Summary: The seven churches are representative of the church as a whole; the number seven symbolizing completion or perfection.
Most students are eager to get into the action of Revelation as soon as possible. Therefore they tend to skip over chapters two and three in the Book of Revelation without realizing their importance. But the churches give us an almost inexhaustible storehouse of wisdom and knowledge. The seven churches are representative of the church as a whole; the number seven symbolizing completion or perfection.
The primary role of these letters concerns what was actually happening in each of the seven local churches that existed during the time of John’s writing. Secondly, their representative character reflect the conditions of the congregation, as well as the individuals within each assembly, found throughout its history. The third emphasis explains their prophetical nature. Many scholars see in the churches seven periods or ages existing from Pentecost until the Rapture.
Ephesus, meaning "desirable," was the backslidden church. The key phrase in this letter is thou art fallen. Although they were commended for their zeal and devotion, their many good works, and the testing of the spirits of those who claimed to to apostles, there was still something lacking in their spiritual perfection. It’s easy for us to forget what’s truly important in the Christian life, until like the Ephesian assembly, we’ve fallen from our first love.
As victors we are promised access to the tree of life symbolizing the eternal and abundant reality found in Jesus Christ. Ephesus represents the apostolic church of the first century.
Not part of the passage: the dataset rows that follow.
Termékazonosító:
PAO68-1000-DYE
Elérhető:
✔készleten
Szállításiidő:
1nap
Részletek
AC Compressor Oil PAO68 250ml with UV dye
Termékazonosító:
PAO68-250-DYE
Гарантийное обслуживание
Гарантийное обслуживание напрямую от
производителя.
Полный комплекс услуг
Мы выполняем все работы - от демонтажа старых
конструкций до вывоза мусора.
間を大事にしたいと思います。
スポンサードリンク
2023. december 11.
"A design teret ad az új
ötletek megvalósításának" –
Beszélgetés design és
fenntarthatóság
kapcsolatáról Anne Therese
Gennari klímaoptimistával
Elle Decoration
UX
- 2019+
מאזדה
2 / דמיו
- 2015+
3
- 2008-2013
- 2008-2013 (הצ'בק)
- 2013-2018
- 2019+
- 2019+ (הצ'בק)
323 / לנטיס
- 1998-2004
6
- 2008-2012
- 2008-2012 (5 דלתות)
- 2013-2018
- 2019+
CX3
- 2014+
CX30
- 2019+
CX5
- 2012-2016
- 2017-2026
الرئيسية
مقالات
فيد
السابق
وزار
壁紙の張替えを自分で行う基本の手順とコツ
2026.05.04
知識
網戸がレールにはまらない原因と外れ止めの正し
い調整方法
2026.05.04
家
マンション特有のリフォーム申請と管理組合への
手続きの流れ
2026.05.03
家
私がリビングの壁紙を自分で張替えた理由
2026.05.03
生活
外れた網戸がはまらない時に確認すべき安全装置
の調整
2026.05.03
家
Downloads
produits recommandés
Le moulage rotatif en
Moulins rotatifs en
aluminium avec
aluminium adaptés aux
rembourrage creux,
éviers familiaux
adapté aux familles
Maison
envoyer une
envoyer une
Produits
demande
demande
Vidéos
Smyrna, suggesting "bitter," is associated with the word myrrh and pictures the persecuted church of the second and third centuries under the pagan empire of Rome. According to church history, as many as five million Christians may have been martyred for their faith during this period. Rather than place a pinch incense on the altar and claim allegiance to Rome, they were willing to face losing their earthly possessions as well as their lives.
If we are faithful unto death, we are assured a crown of life. We can be confident as overcomers that the second death will not have any power over us.
Pergamos, denoting "elevated," or "thoroughly married," prefigures the worldly church that began with Constantine and extended to the seventh century. Many view Satan’s seat or throne (Rev. 2:13) as a reference to Pergamos being the center of Caesar worship. Yet there were many in this assembly who remained faithful to the Lord and hadn’t denied the faith.
The doctrine of Balaam has to do with the danger of compromise. Some in this church were tolerating sin in their very midst! Whenever the believer is involved with the world, he is in danger of spiritual adultery.
As triumphant believers, we are promised a threefold encouragement: (1) we will be given to eat of the hidden manna; (2) we will be furnished a white stone; and, (3) we will be granted a new name written in that stone.
Thyatira, signifying "continual sacrifice," foreshadows the Papal Church of the Middle Ages. In the letter to Pergamos we note the rise of the papacy, while in the Thyatiran assembly we recognize the height of popedom.